BRIEF 1: According to the statute text, what is the minimum size of the bond a third party must post?
BRIEF 2: Echo the statute text from "(2) The commissioner" up to and including "regulation.".
BRIEF 3: List everything the statute text says a third party bringing a contested case must do.

Sec. 4745. (1) A contested case brought by a third party based
on a decision of the commissioner pursuant to this chapter is
governed by applicable law of this state except that the third
party shall do all of the following:
(a) Prove its case in accordance with the applicable rules of
evidence.
(b) Demonstrate irreparable harm to the SPFC or its
counterparty, or both.
(c) Show that there is no other adequate remedy at law.
(d) Post a bond of sufficient surety to protect the interests
of the holders of the SPFC securities and policyholders so long as
it is not less than 15% of the total amount of the securitized
transaction.
(2) The commissioner may suspend, revoke, or modify a limited
certificate of authority issued to an SPFC or an order made in
connection with a limited certificate of authority issued to an
SPFC in compliance with the standards and criteria provided in
subsection (1) or in conformance with section 4735(2).
Sec. 4747. (1) The commissioner may issue regulations
necessary to effectuate the purposes of this chapter. Regulations
issued pursuant to this section do not affect an SPFC insurance
securitization in effect at the time of the issuance of the
regulation.
(2) Notwithstanding any other provision of law, the
commissioner may employ legal counsel as he or she considers
necessary to assist in his or her responsibilities under this
chapter.
CHAPTER 48
PROTECTED CELL INSURANCE COMPANIES
Sec. 4801. As used in this chapter:
(a) "Domestic insurer" means an insurer domiciled in this
state.

Joint position lists
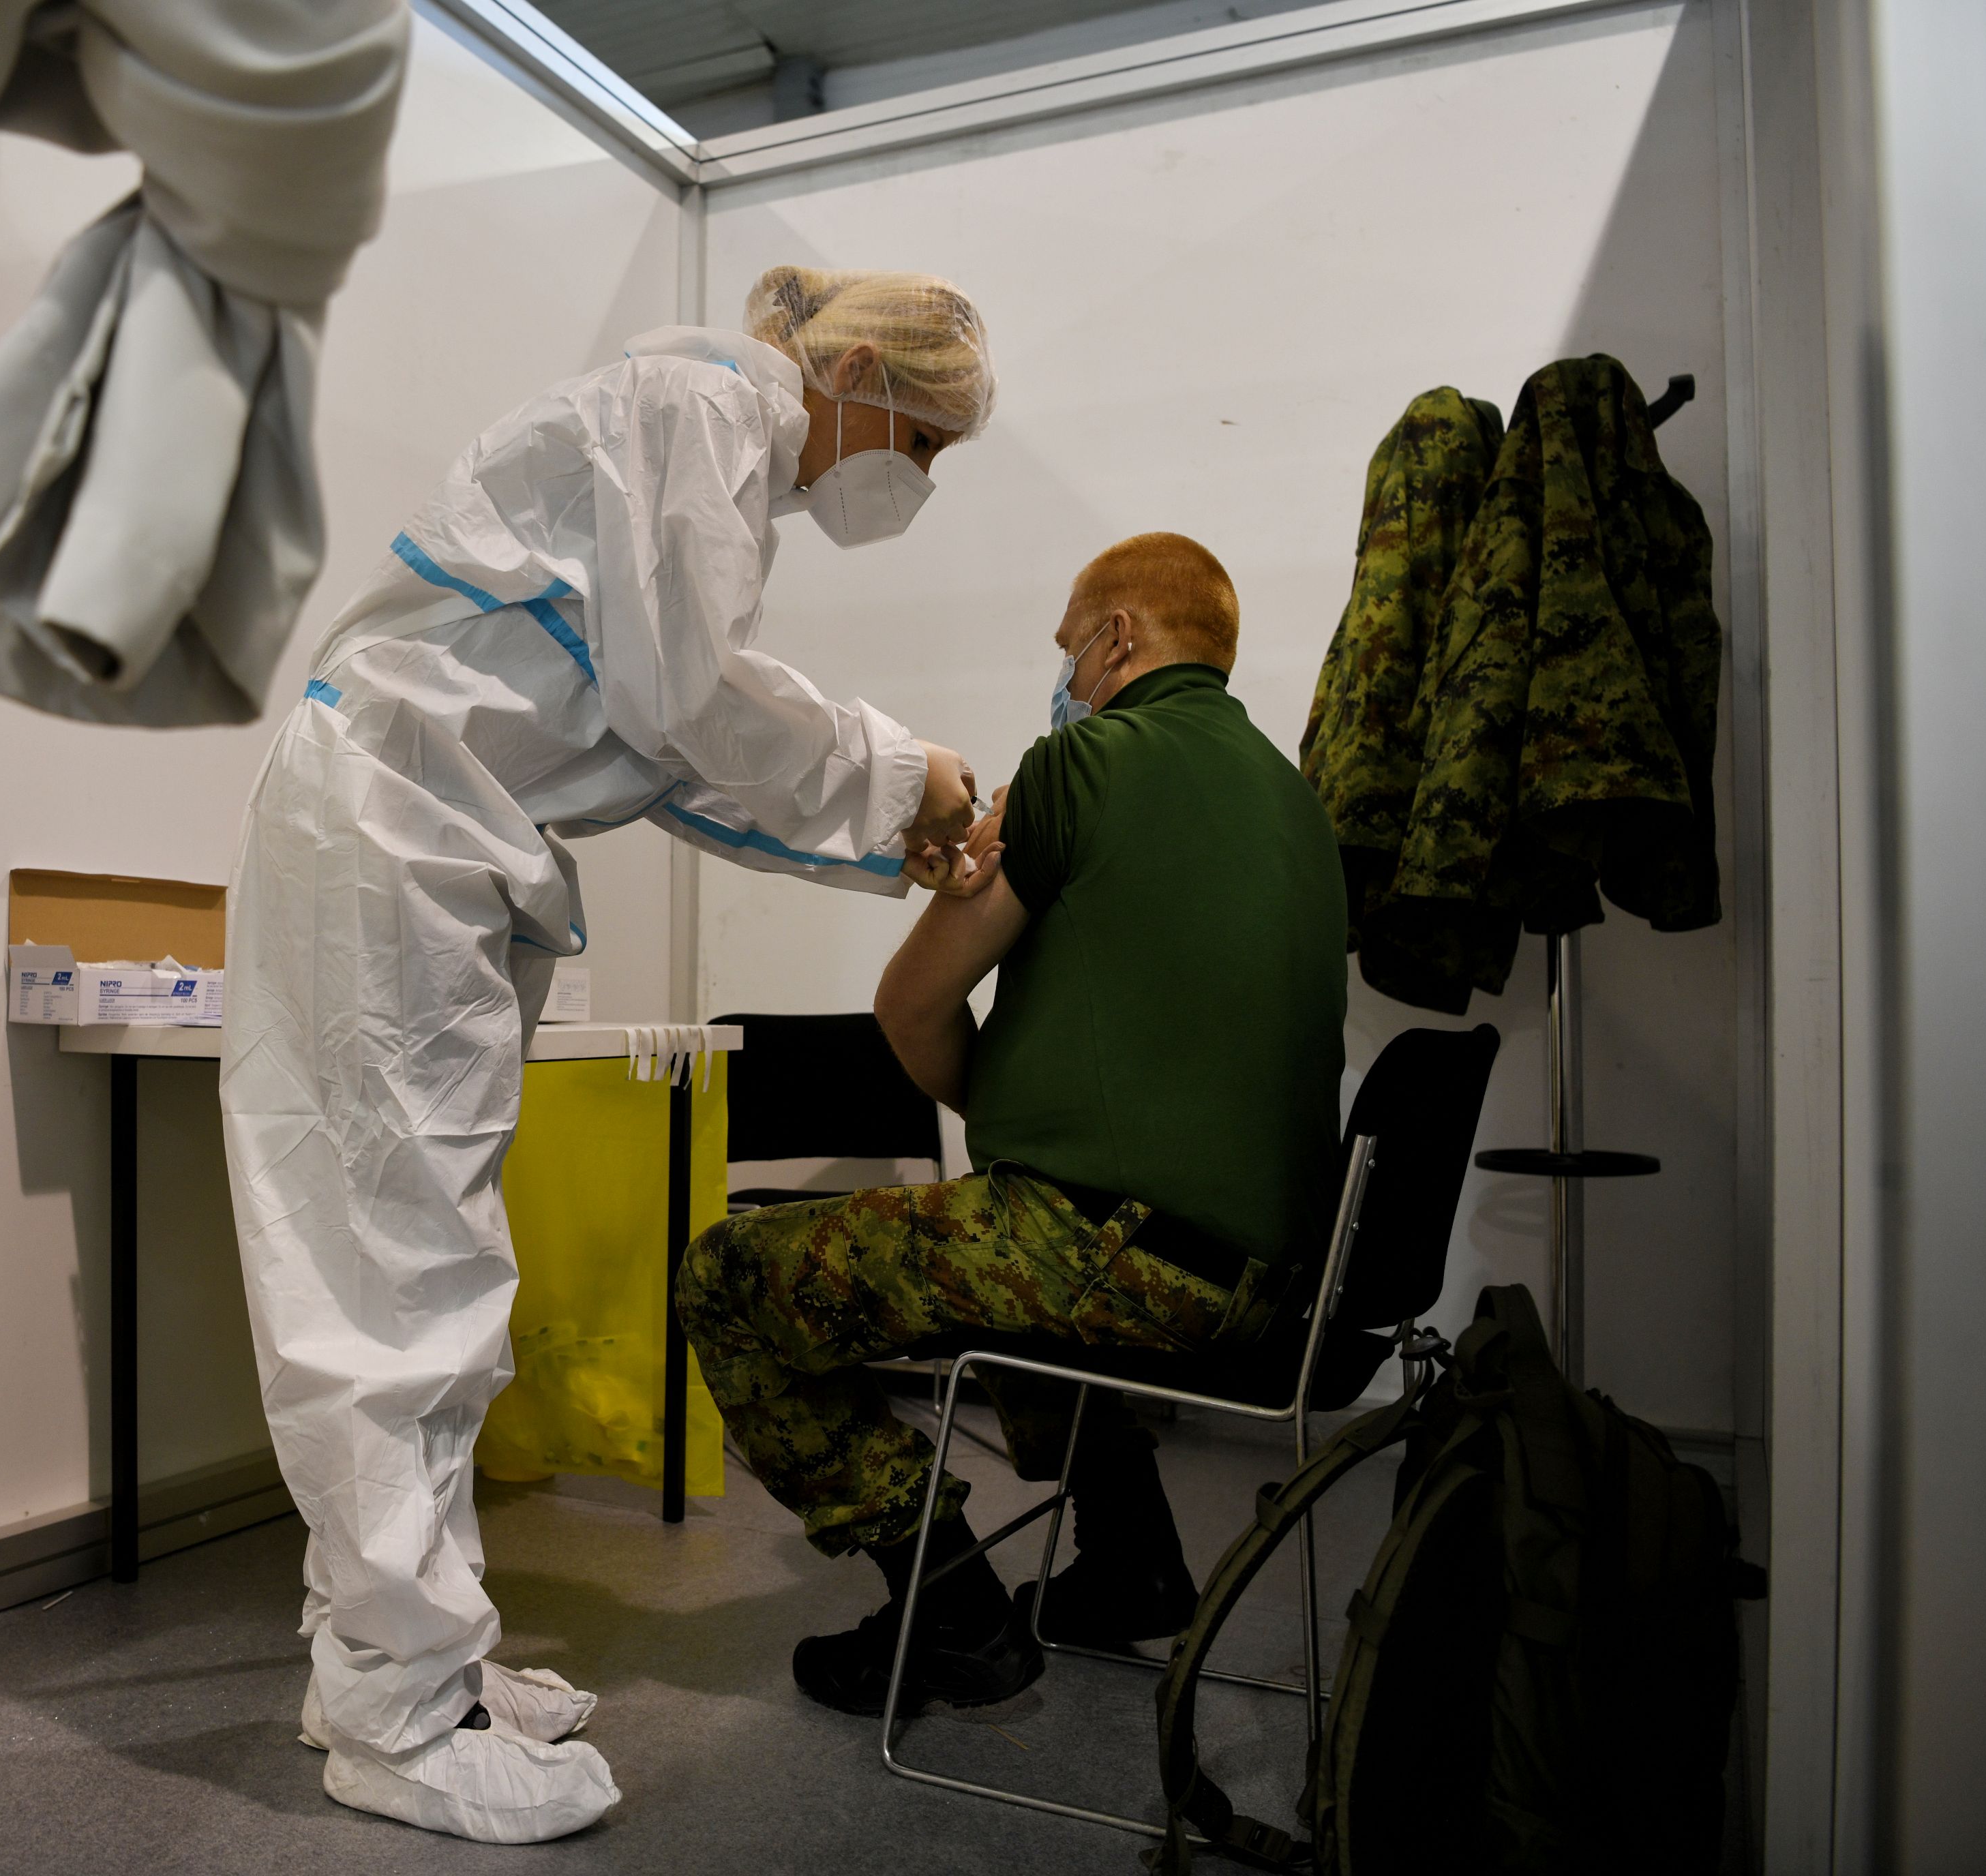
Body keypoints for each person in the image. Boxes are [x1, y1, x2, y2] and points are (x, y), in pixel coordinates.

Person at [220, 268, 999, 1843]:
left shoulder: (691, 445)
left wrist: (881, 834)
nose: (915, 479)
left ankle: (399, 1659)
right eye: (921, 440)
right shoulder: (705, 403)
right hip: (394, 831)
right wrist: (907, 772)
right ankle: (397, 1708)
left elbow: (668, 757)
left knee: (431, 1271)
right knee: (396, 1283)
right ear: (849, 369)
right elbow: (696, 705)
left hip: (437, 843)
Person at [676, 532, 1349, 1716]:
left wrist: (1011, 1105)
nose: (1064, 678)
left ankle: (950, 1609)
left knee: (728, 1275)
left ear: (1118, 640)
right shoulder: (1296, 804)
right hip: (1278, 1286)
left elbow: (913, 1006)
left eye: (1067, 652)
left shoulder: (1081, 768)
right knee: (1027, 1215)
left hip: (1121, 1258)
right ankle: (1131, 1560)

PROBLEM SOLUTION 1: The bond must be not less than 15% of the total amount of the securitized transaction.

PROBLEM SOLUTION 2:
(2) The commissioner may suspend, revoke, or modify a limited
certificate of authority issued to an SPFC or an order made in
connection with a limited certificate of authority issued to an
SPFC in compliance with the standards and criteria provided in
subsection (1) or in conformance with section 4735(2).
Sec. 4747. (1) The commissioner may issue regulations
necessary to effectuate the purposes of this chapter. Regulations
issued pursuant to this section do not affect an SPFC insurance
securitization in effect at the time of the issuance of the
regulation.

PROBLEM SOLUTION 3:
- Prove its case in accordance with the applicable rules of evidence.
- Demonstrate irreparable harm to the SPFC or its counterparty, or both.
- Show that there is no other adequate remedy at law.
- Post a bond of sufficient surety to protect the interests of the holders of the SPFC securities and policyholders, not less than 15% of the total amount of the securitized transaction.